(Data entries)

= = =

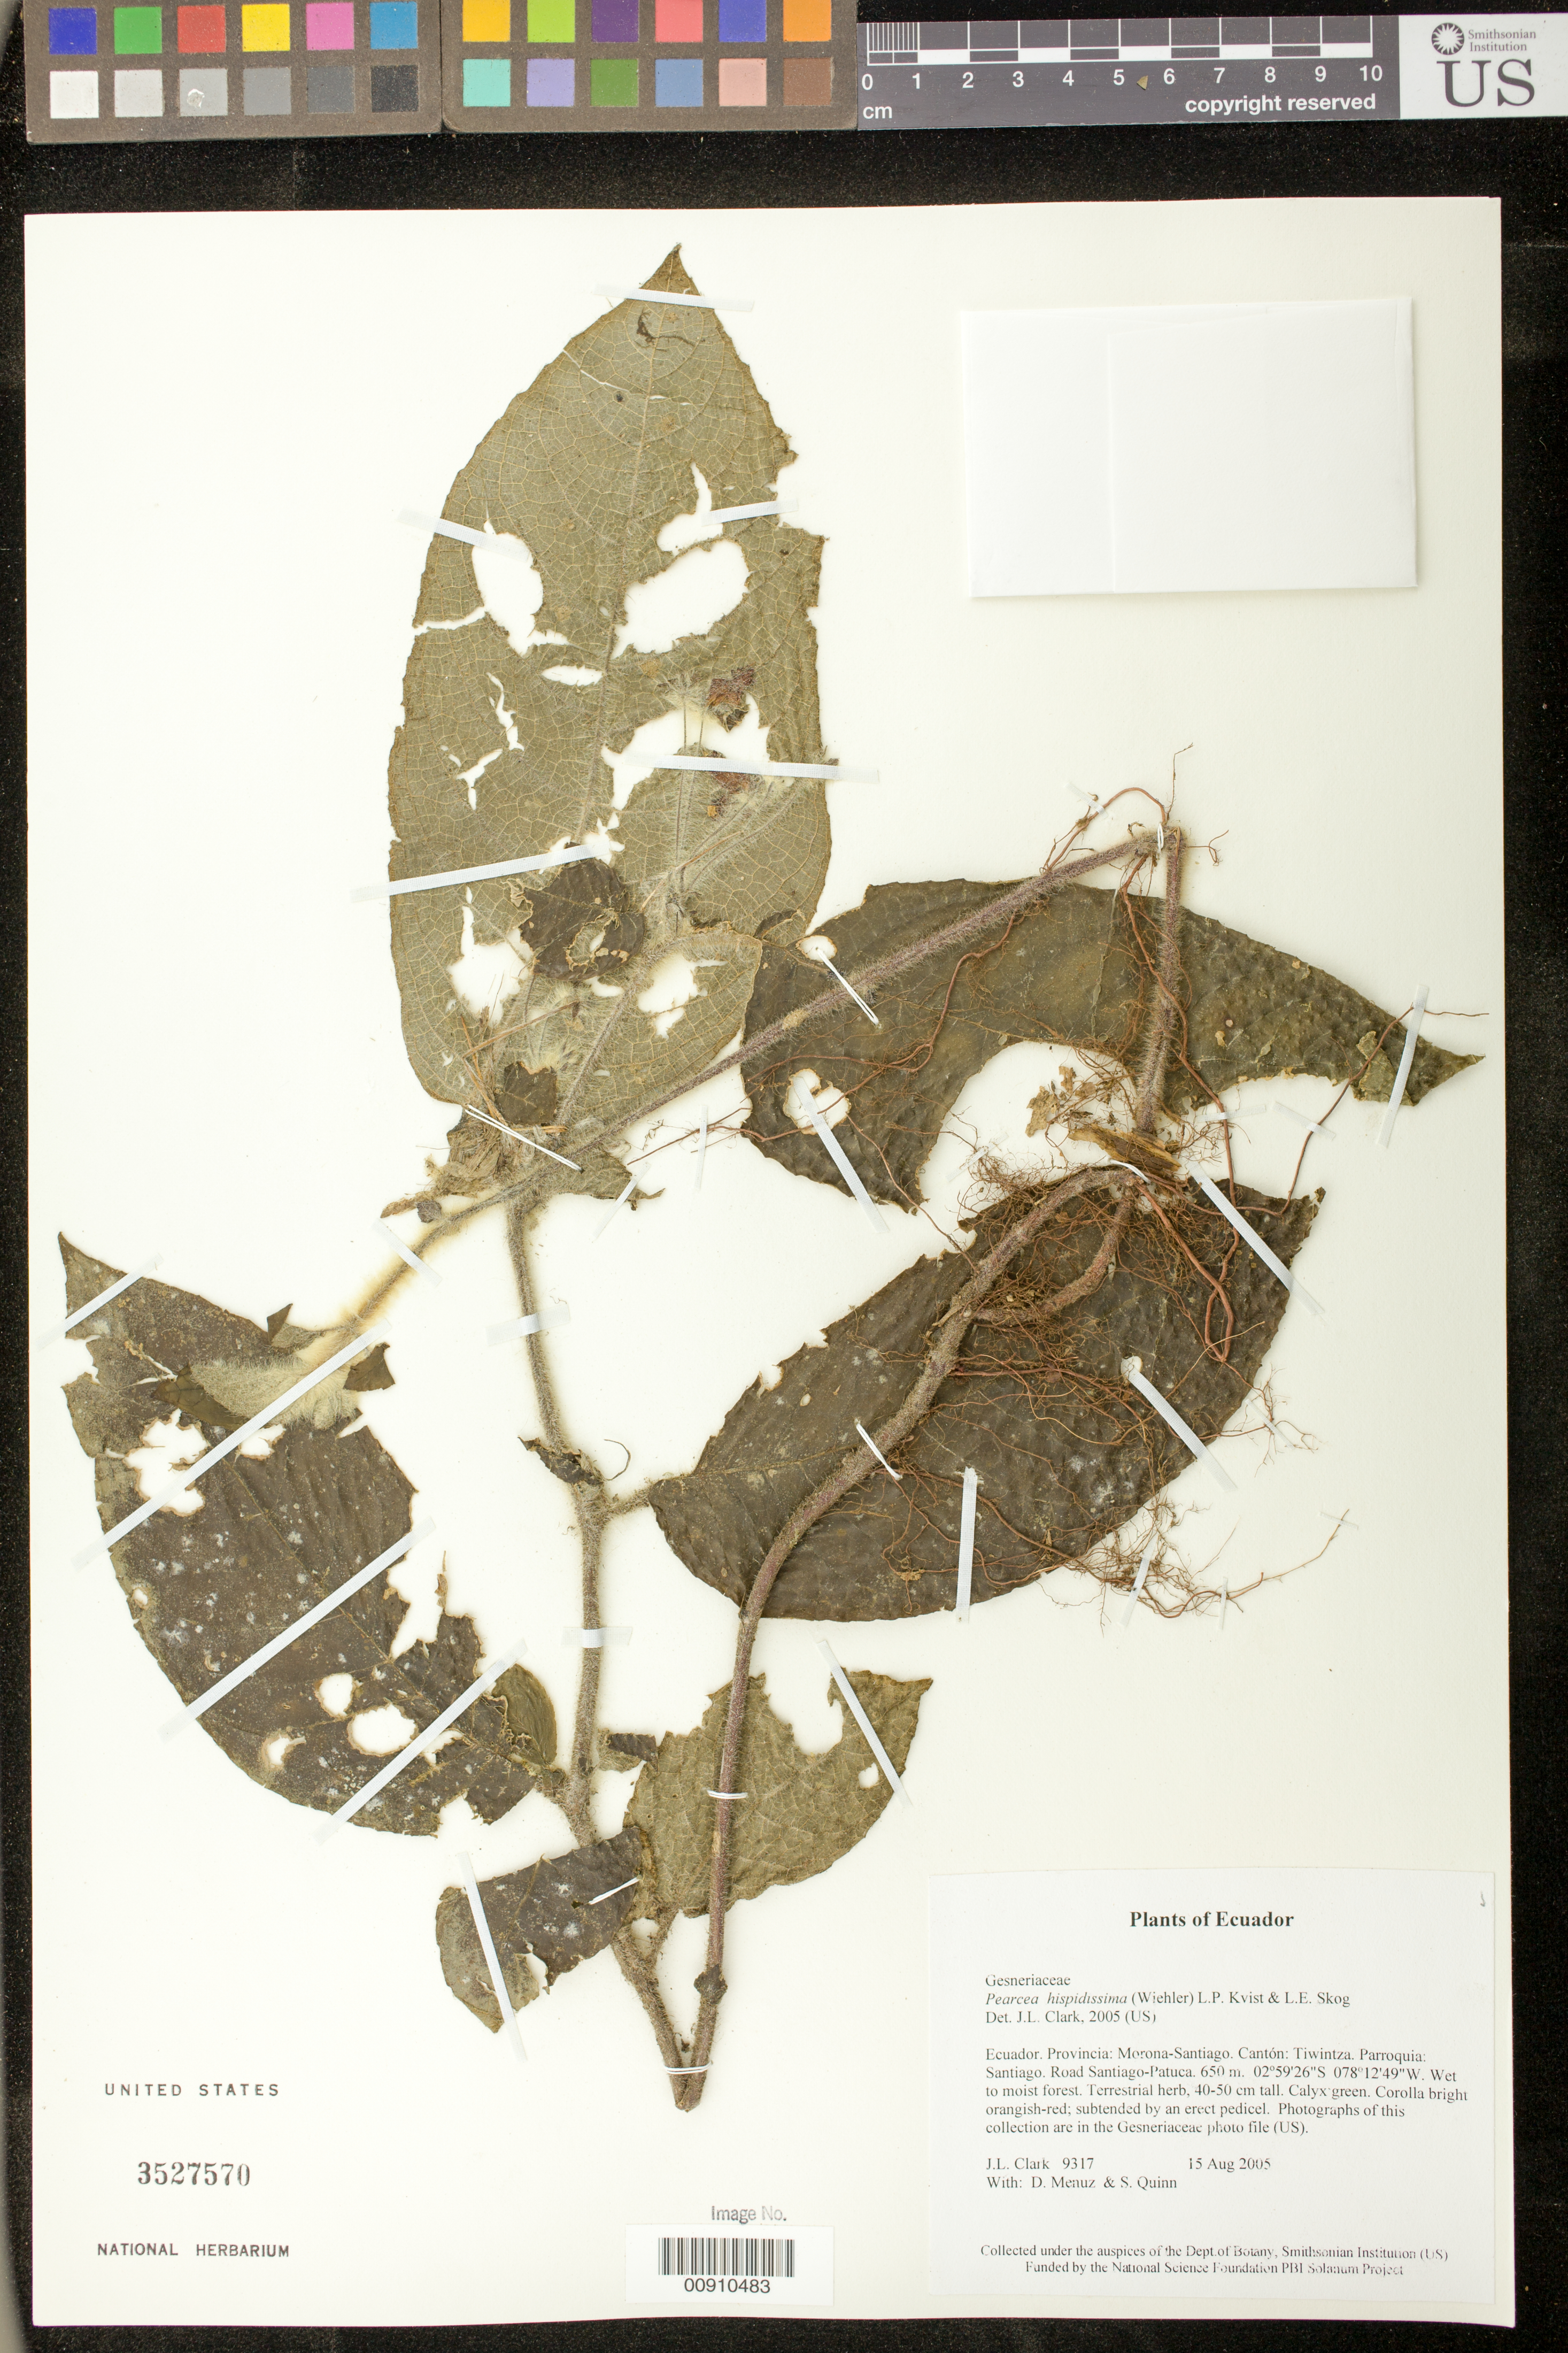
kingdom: Plantae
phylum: Tracheophyta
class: Magnoliopsida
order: Lamiales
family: Gesneriaceae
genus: Pearcea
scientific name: Pearcea hispidissima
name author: (Wiehler) L.P. Kvist & L.E. Skog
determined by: Clark, J. L., (SEL), The Marie Selby Botanical Garden (UNITED STATES)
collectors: J. L. Clark, D. Menuz & S. Quinn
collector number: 9317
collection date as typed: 15 Aug 2005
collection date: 2005-08-15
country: Ecuador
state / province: Morona-Santiago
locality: Tiwintza. Parroquia: Santiago. Road Santiago-Patuca.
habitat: Wet to moist forest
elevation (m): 650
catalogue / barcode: US 3527570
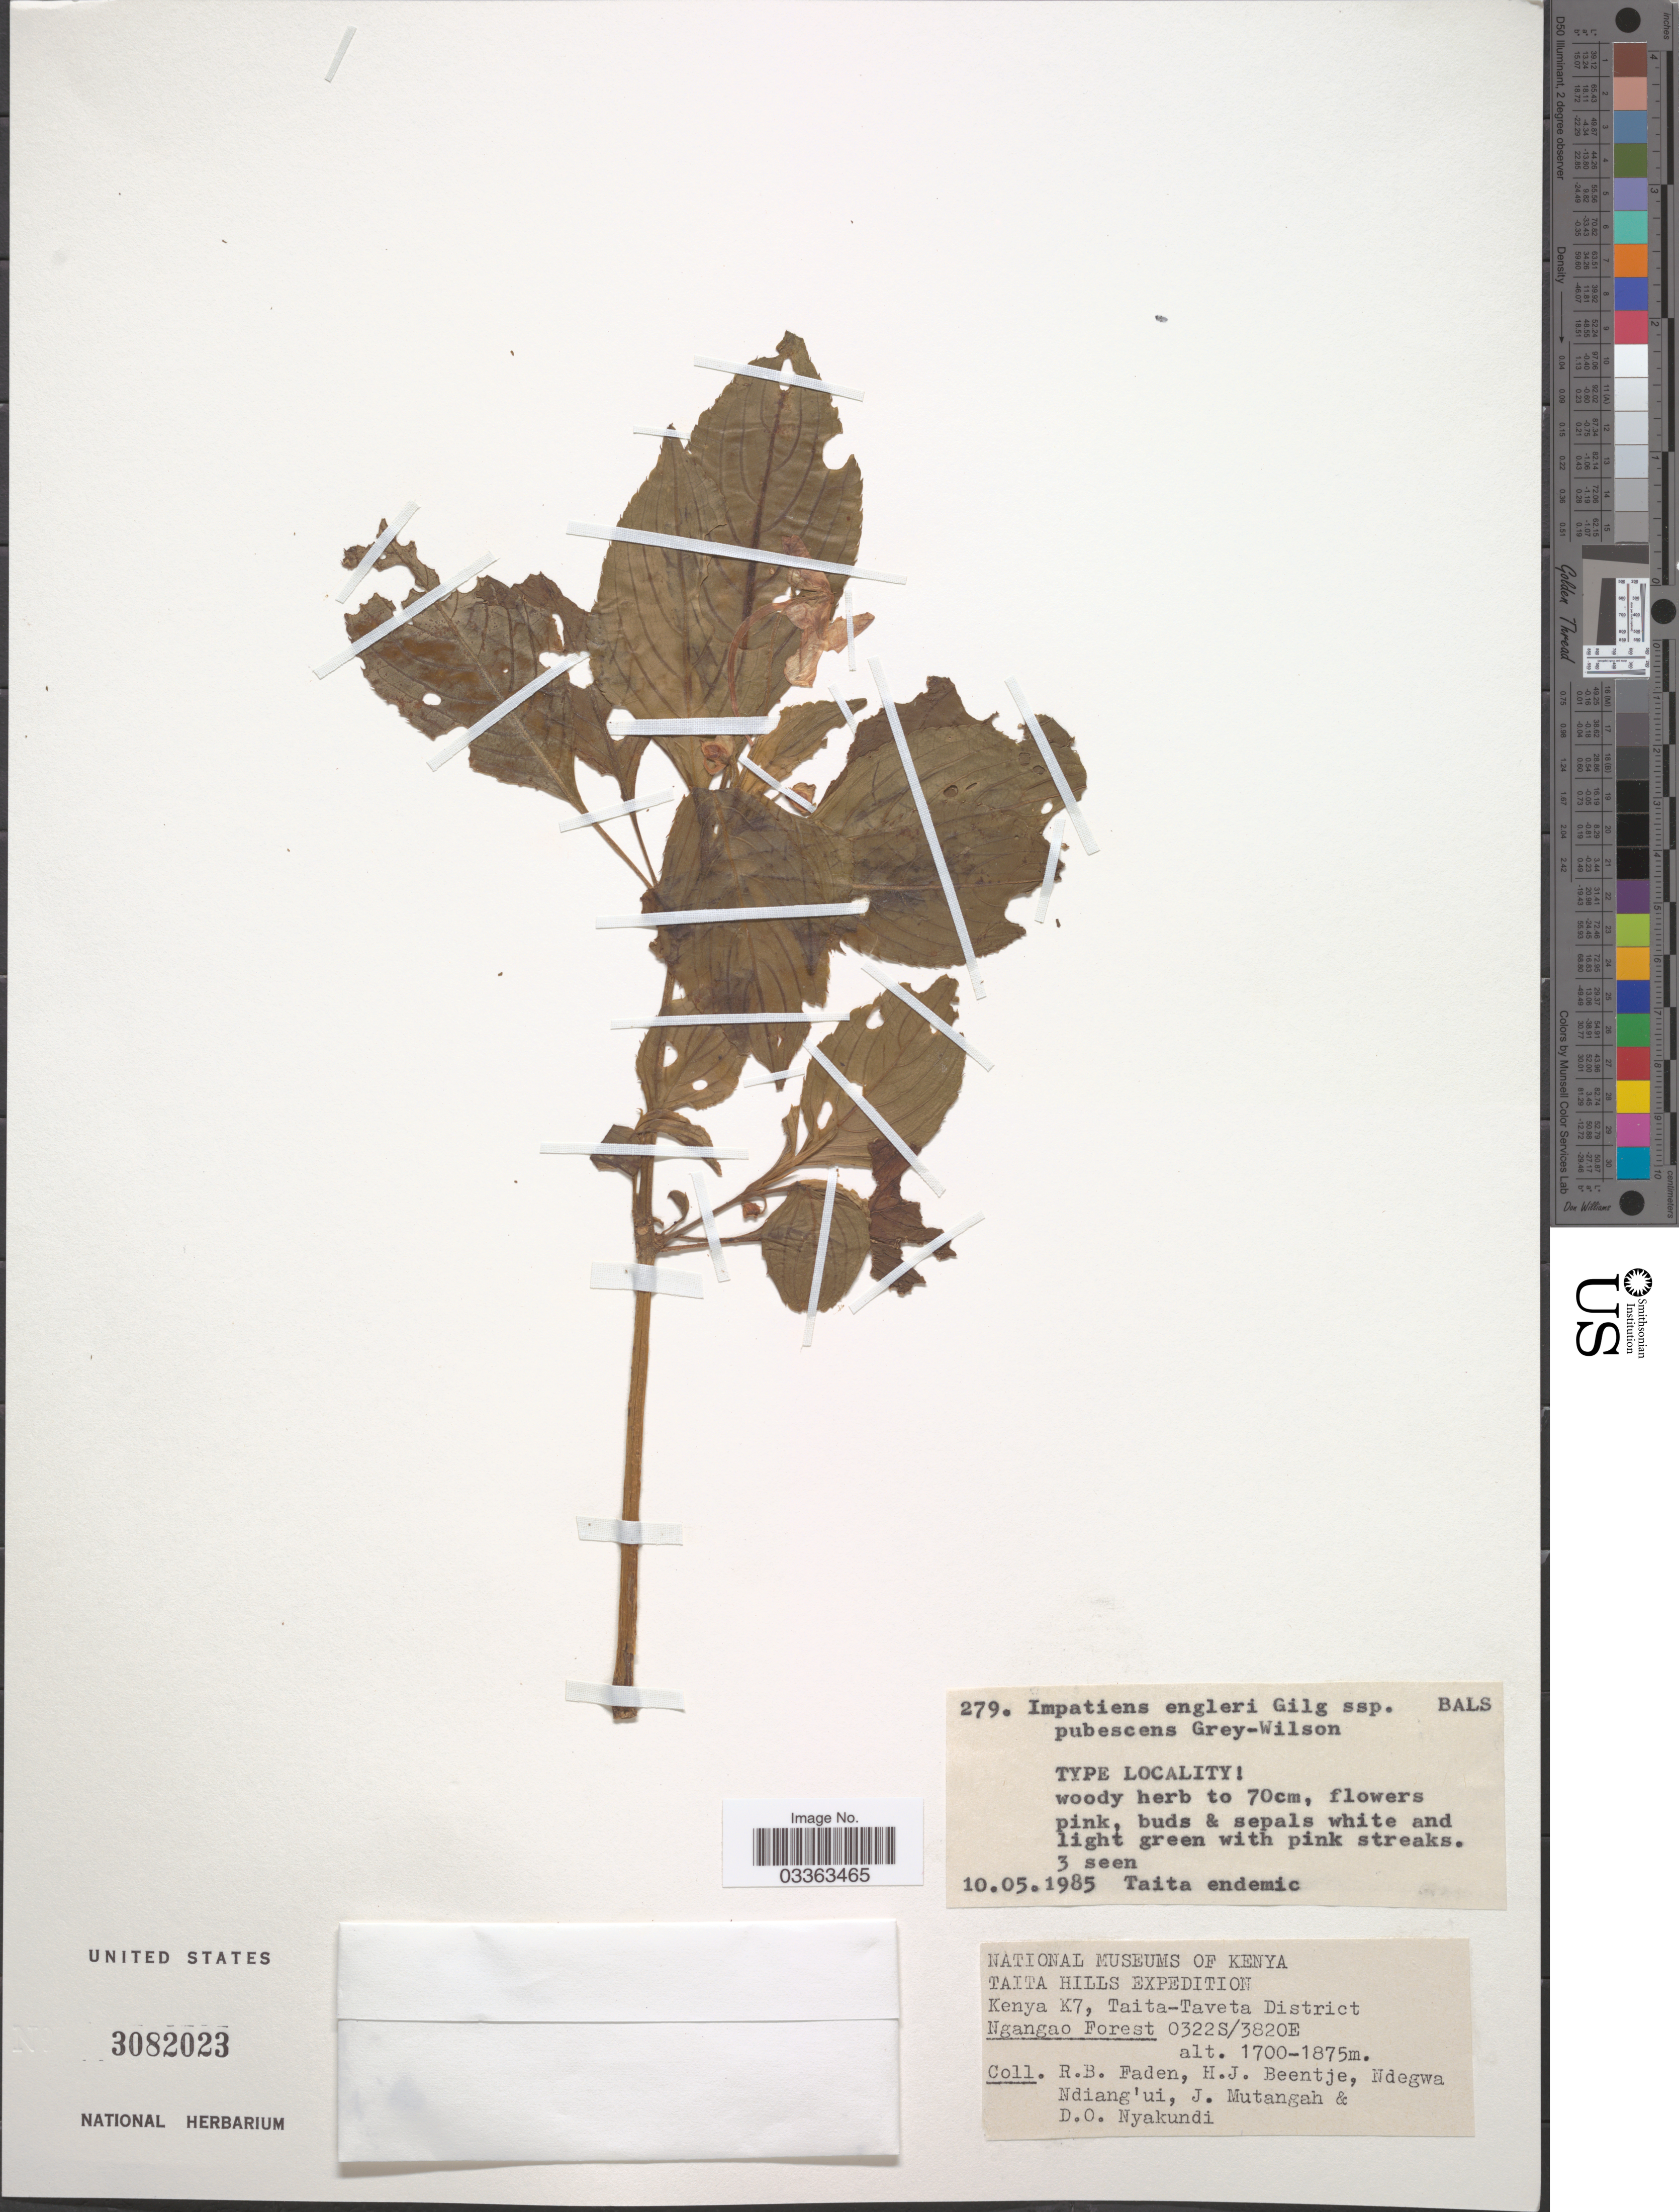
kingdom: Plantae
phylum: Tracheophyta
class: Magnoliopsida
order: Ericales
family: Balsaminaceae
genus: Impatiens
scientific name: Impatiens engleri subsp. pubescens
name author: Grey-Wilson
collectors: R. B. Faden, H. J. Beentje, Ndegwa Ndiang'ui, J. Mutangah & D. Nyakundi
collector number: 279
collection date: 1985-05-10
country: Kenya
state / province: Taita Taveta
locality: Taita Hills, K7, Taita-Taveta District, Ngangao Forest.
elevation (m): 1700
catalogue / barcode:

= = =

AIM
Copy out every line of all the rows above word for word, but leave the pictures out.

FINAL RESULT
kingdom: Plantae
phylum: Tracheophyta
class: Magnoliopsida
order: Lamiales
family: Gesneriaceae
genus: Pearcea
scientific name: Pearcea hispidissima
name author: (Wiehler) L.P. Kvist & L.E. Skog
determined by: Clark, J. L., (SEL), The Marie Selby Botanical Garden (UNITED STATES)
collectors: J. L. Clark, D. Menuz & S. Quinn
collector number: 9317
collection date as typed: 15 Aug 2005
collection date: 2005-08-15
country: Ecuador
state / province: Morona-Santiago
locality: Tiwintza. Parroquia: Santiago. Road Santiago-Patuca.
habitat: Wet to moist forest
elevation (m): 650
catalogue / barcode: US 3527570
kingdom: Plantae
phylum: Tracheophyta
class: Magnoliopsida
order: Ericales
family: Balsaminaceae
genus: Impatiens
scientific name: Impatiens engleri subsp. pubescens
name author: Grey-Wilson
collectors: R. B. Faden, H. J. Beentje, Ndegwa Ndiang'ui, J. Mutangah & D. Nyakundi
collector number: 279
collection date: 1985-05-10
country: Kenya
state / province: Taita Taveta
locality: Taita Hills, K7, Taita-Taveta District, Ngangao Forest.
elevation (m): 1700
catalogue / barcode:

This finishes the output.